Multiple case reports or small case series have shown that CaW have been linked to thrombus formation and ischemic strokes17,31. One study obtained and analyzed a thrombus from a 48-year-old patient with CaW and they performed a CFD simulation using their geometry31. Their findings indicate that thrombus formation in CaWs is due to blood stagnation and low WSS. Our study shows similar results showing that subjects with CaWs have lower shear rates compared to mild atherosclerosis and normal subjects, as well as larger stagnation regions continuing for extended periods of time during the cardiac cycles.

Previous work investigated hemodynamics parameters in subjects with CaW using DSA and 4D Flow MRI11,16. Park et al., investigated up to 47 carotid arteries with CaW evaluated using DSA and computed the area under the time–density curve as flow stasis evaluation11. The study found the amount of flow stasis was significantly higher in CaW compared with mild and moderate carotid atherosclerosis11. A prior study utilized 4D Flow MRI to scan subjects with CaW and found that lower TAWSS and higher OSI are present in patients with CaW when compared to patients with atherosclerotic or healthy subjects, which may be linked to clot formation distal to the web16. Although 4D flow MRI provides patient specific measurements of the flow field, it has limited spatial and temporal resolution compared to CFD, limiting the ability to quantify hemodynamics distal to the web near the vessel wall22,54,55,56,57.

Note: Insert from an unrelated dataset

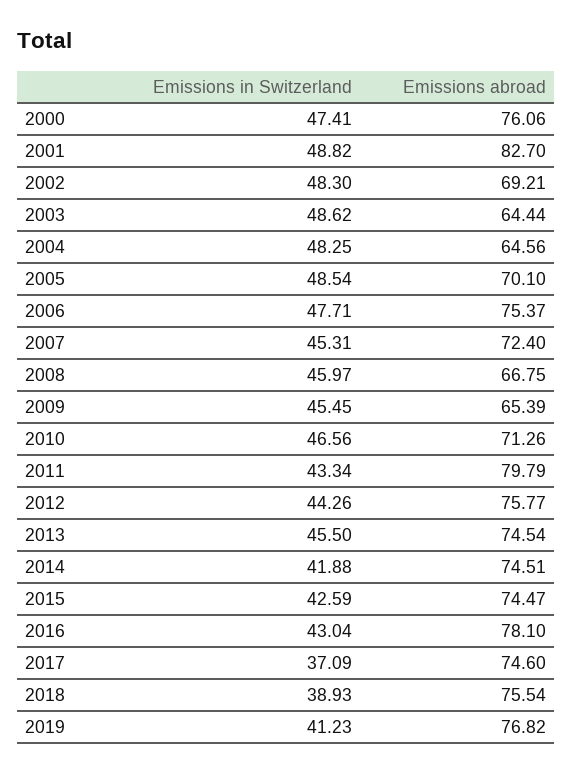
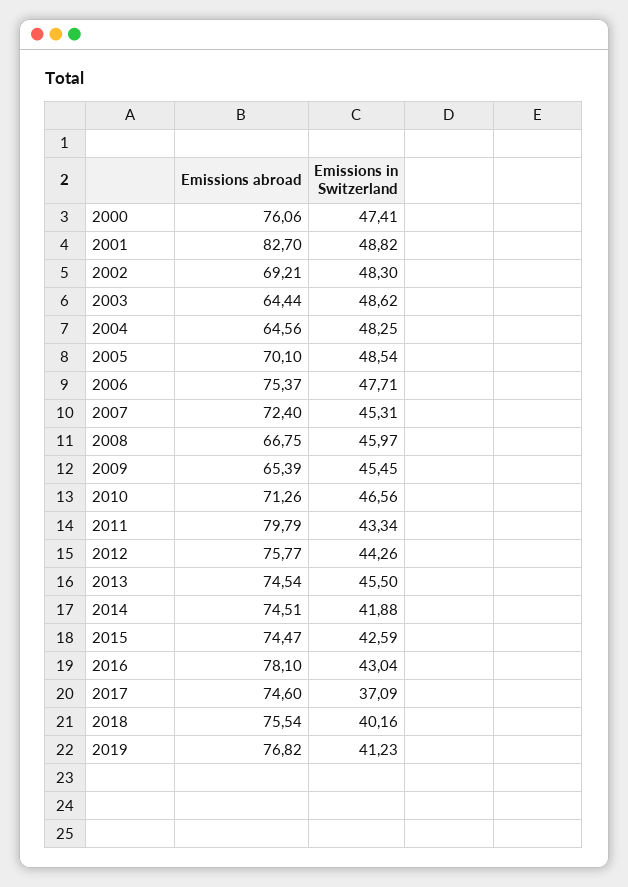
Emissions in Switzerland, 2018: 38.93 -> 40.16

The study's results indicate that individuals with atherosclerosis exhibit smaller regions characterized by low shear, high OSI, low velocity, and stasis, in comparison to normal subjects. These findings align with previous studies documented in the literature16,58. In subjects with mild atherosclerosis, plaque buildup and vessel wall thickening contribute to blood flow restriction and acceleration, resulting in a high shear rate and low OSI in the ICA bulb6. This pattern was observed in this study as well. This suggests the likelihood of a distinctly different clot formation mechanism in individuals with atherosclerosis compared to those with CaW. The expansion of the ICA bulb in the normal carotid bifurcation has been linked to complex blood flow, making it one of the regions in the arterial tree prone to atherosclerosis59.

While this study presents valuable insights, it is important to acknowledge certain limitations. One such limitation lies in the assumption of a rigid vessel wall, although this is not expected to be a major source of error given that vessel wall motion is expected to be less than a pixel based on the spatial resolution of the CTA scan60. Additionally, our investigation did not account for turbulence, justified by the mild stenosis in all cases and a Reynolds number ranging from 100 to 350. Notably, a higher Reynolds number exceeding 3000 or severe stenosis, is typically required to initiate turbulence. It’s important to highlight that the majority of participants in this study are female. Existing studies in the literature have shown a higher prevalence of CaW in female subjects3,4,61. Additionally, subjects with atherosclerosis were older than subjects with CaW, which is due to the fact that’s atherosclerosis usually affects older population. To enhance the robustness of our findings, it is imperative to acknowledge the need for a larger sample size. Expanding the study cohort would enable us to draw more accurate and generalizable conclusions regarding the correlation of stroke risk in patients with CaW and investigate any gender differences. This avenue for future research is essential to deepen our understanding and provide more comprehensive insights into the complex interplay of these variables.

Conclusion

This study utilized CFD based on patient-specific CTA geometries and PCMR-derived input flow values to quantify hemodynamic parameters in patients with CaW compared to mild atherosclerosis and healthy carotid geometries. CaW was characterized by a statistically significant larger area of complex flow represented by low shear rate, high OSI, low velocity, and higher stasis compared to atherosclerotic lesions and healthy carotids. These results identify hemodynamic parameters to investigate in a large clinical study to predict stroke risk in patients with CaW.